Quick Start with Graph Operations

Koza's graph operations work seamlessly across multiple KGX formats (TSV, JSONL, Parquet):

# Join multiple KGX files into a unified database
koza join --nodes genes.tsv pathways.jsonl --edges interactions.parquet --output merged_graph.duckdb

# Prune dangling edges and handle singleton nodes
koza prune --database merged_graph.duckdb --keep-singletons

# Append new data to existing database with schema evolution
koza append --database merged_graph.duckdb --nodes new_genes.tsv --edges new_interactions.jsonl

# Split database by source with format conversion
koza split --database merged_graph.duckdb --split-on provided_by --output-format parquet

NOTE: As of version 0.2.0, there is a new method for getting your ingest's KozaApp instance. Please see the updated documentation for details.

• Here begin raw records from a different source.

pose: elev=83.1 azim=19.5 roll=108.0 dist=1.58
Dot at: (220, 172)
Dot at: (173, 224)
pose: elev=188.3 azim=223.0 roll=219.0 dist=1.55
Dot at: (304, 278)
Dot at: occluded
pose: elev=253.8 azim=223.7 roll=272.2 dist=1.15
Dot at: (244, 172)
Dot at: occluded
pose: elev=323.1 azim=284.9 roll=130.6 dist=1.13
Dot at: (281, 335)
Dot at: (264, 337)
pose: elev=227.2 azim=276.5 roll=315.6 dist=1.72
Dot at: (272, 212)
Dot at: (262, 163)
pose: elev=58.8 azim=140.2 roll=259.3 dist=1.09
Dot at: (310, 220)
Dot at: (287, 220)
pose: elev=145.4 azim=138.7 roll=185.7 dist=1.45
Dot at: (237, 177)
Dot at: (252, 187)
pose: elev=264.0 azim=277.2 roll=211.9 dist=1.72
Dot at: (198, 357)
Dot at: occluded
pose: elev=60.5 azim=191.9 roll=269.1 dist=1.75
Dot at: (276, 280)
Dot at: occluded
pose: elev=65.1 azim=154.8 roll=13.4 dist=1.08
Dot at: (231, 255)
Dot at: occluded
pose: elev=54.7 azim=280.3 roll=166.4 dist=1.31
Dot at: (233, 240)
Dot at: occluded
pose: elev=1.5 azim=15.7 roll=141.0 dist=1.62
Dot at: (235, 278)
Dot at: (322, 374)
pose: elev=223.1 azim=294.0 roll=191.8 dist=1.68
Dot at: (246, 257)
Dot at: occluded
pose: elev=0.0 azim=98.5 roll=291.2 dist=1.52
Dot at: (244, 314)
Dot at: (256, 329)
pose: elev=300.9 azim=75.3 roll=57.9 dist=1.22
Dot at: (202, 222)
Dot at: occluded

See the Koza documentation for complete usage information

Examples

Validate

Give Koza a local or remote csv file, and get some basic information (headers, number of rows)

koza validate \
  --file https://raw.githubusercontent.com/monarch-initiative/koza/main/examples/data/string.tsv \
  --delimiter ' '

Sending a json or jsonl formatted file will confirm if the file is valid json or jsonl

koza validate \
  --file ./examples/data/ZFIN_PHENOTYPE_0.jsonl.gz \
  --format jsonl
koza validate \
  --file ./examples/data/ddpheno.json.gz \
  --format json

Transform

Run the example ingest, "string/protein-links-detailed"

koza transform \
  --source examples/string/protein-links-detailed.yaml \
  --global-table examples/translation_table.yaml

koza transform \
  --source examples/string-declarative/protein-links-detailed.yaml \
  --global-table examples/translation_table.yaml

Note: Koza expects a directory structure as described in the above example
with the source config file and transform code in the same directory:

.
├── ...
│   ├── your_source
│   │   ├── your_ingest.yaml
│   │   └── your_ingest.py
│   └── some_translation_table.yaml
└── ...

Graph Operations

Create and manipulate knowledge graphs from existing KGX files:

# Join heterogeneous KGX files with automatic schema harmonization
koza join \
  --nodes genes.tsv proteins.jsonl pathways.parquet \
  --edges gene_protein.tsv protein_pathway.jsonl \
  --output unified_graph.duckdb \
  --schema-report

# Clean up graph integrity issues
koza prune \
  --database unified_graph.duckdb \
  --keep-singletons \
  --dry-run  # Preview changes before applying

# Incrementally add new data with schema evolution
koza append \
  --database unified_graph.duckdb \
  --nodes new_genes.tsv updated_pathways.jsonl \
  --deduplicate \
  --show-progress

# Export subsets with format conversion
koza split \
  --database unified_graph.duckdb \
  --split-on provided_by \
  --output-format parquet \
  --output-dir ./split_graphs

Key Features

🔧 Multi-Format Support

  • Native support for TSV, JSONL, and Parquet KGX files
  • Automatic format detection and conversion
  • Mixed-format operations in single commands

🛡️ Schema Flexibility

  • Automatic schema harmonization across heterogeneous files
  • Schema evolution with backward compatibility
  • Comprehensive schema reporting and validation

High Performance

  • DuckDB-powered operations for fast bulk processing
  • Memory-efficient handling of large knowledge graphs
  • Parallel processing and streaming where possible

🔍 Rich CLI Experience

  • Progress indicators for long-running operations
  • Detailed statistics and operation summaries
  • Dry-run modes for safe operation preview

🧹 Data Integrity

  • Dangling edge detection and preservation
  • Duplicate detection and removal strategies
  • Non-destructive operations with data archiving

Project details


Download files

Download the file for your platform. If you're not sure which to choose, learn more about installing packages.

Source Distribution

koza-2.2.0.tar.gz (339.0 kB view details)

Uploaded Source

Built Distribution

If you're not sure about the file name format, learn more about wheel file names.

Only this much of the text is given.